→ **Your instructions**:
What is needed is a copy of each line in the listing below that contains "Right".

→ **Data extract**:
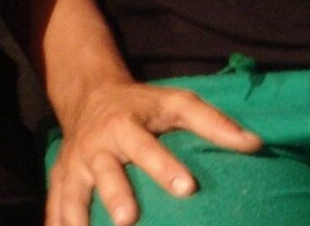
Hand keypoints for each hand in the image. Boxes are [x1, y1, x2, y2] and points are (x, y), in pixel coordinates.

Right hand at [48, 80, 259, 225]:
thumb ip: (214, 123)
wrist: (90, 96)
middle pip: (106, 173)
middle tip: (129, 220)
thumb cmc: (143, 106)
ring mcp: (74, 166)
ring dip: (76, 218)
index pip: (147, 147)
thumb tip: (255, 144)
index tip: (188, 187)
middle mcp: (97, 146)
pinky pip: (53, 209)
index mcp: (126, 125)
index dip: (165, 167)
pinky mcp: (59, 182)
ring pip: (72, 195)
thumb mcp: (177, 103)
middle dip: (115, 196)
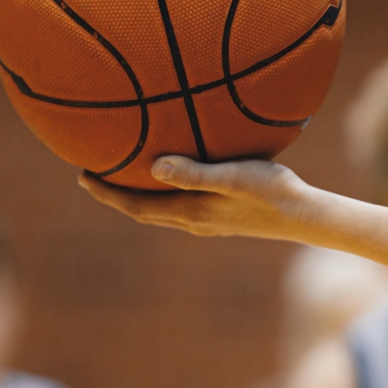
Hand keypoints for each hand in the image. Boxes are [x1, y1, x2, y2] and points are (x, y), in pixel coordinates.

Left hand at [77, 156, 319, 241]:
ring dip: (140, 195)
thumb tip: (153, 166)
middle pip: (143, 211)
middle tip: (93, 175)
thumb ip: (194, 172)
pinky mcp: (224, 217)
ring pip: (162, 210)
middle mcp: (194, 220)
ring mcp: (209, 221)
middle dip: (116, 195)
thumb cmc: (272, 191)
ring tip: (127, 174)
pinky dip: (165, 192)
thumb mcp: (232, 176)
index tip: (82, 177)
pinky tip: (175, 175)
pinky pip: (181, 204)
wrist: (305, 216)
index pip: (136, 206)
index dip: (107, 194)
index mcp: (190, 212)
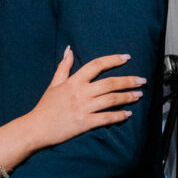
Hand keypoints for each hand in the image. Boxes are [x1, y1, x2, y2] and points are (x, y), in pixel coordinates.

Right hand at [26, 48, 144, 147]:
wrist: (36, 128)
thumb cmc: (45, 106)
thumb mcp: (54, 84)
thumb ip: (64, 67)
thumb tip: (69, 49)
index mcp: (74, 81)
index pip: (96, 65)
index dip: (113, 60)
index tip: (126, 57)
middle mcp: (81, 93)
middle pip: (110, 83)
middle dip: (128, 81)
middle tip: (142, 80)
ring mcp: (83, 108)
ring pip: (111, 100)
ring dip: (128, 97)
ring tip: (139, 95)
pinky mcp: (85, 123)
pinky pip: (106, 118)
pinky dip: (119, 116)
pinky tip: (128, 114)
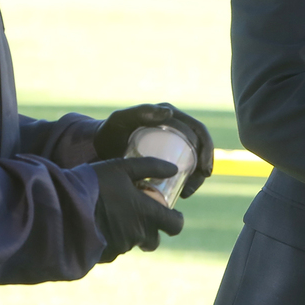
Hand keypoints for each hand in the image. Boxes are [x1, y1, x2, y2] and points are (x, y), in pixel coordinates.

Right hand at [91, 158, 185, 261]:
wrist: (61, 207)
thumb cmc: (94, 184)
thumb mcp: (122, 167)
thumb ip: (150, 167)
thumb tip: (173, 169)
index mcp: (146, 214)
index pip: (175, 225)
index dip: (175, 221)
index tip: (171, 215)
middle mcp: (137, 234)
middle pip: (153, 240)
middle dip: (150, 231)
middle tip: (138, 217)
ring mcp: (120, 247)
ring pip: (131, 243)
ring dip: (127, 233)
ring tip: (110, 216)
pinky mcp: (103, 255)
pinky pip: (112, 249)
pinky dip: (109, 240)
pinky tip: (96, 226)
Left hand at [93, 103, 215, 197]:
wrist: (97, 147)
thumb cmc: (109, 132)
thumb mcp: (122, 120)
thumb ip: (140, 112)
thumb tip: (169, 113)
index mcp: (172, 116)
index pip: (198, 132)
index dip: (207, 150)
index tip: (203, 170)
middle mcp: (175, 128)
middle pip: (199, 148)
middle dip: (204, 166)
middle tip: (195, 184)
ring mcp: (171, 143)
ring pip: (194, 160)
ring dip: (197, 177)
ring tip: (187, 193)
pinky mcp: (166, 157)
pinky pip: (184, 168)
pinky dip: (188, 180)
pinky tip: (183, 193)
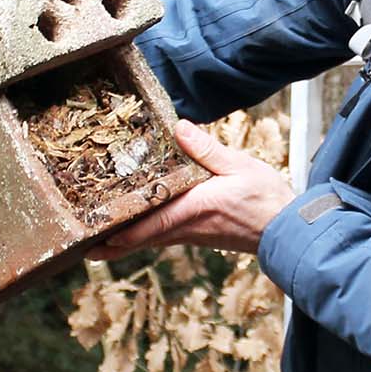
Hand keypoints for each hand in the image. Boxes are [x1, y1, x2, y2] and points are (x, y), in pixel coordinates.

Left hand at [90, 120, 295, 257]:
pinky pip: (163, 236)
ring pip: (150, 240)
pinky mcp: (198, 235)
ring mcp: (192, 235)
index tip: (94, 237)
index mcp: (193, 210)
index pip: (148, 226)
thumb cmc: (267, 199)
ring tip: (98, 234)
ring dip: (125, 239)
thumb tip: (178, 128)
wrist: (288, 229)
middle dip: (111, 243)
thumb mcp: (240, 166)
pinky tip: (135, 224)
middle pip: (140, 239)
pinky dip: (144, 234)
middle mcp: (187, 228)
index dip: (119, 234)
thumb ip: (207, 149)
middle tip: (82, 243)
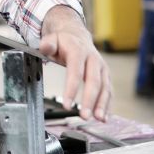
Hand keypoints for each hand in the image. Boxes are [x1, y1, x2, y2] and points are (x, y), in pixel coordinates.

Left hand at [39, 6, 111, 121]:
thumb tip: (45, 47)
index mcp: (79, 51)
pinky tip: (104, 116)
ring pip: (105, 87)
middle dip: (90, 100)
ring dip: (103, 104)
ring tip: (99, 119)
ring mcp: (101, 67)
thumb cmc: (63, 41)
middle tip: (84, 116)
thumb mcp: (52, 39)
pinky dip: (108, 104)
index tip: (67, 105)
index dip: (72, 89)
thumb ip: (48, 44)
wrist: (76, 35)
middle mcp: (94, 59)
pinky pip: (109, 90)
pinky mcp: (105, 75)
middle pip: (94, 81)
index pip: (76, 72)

→ **Response**:
Right hand at [48, 80, 259, 225]:
Right hand at [26, 48, 144, 147]:
Right hand at [91, 158, 185, 261]:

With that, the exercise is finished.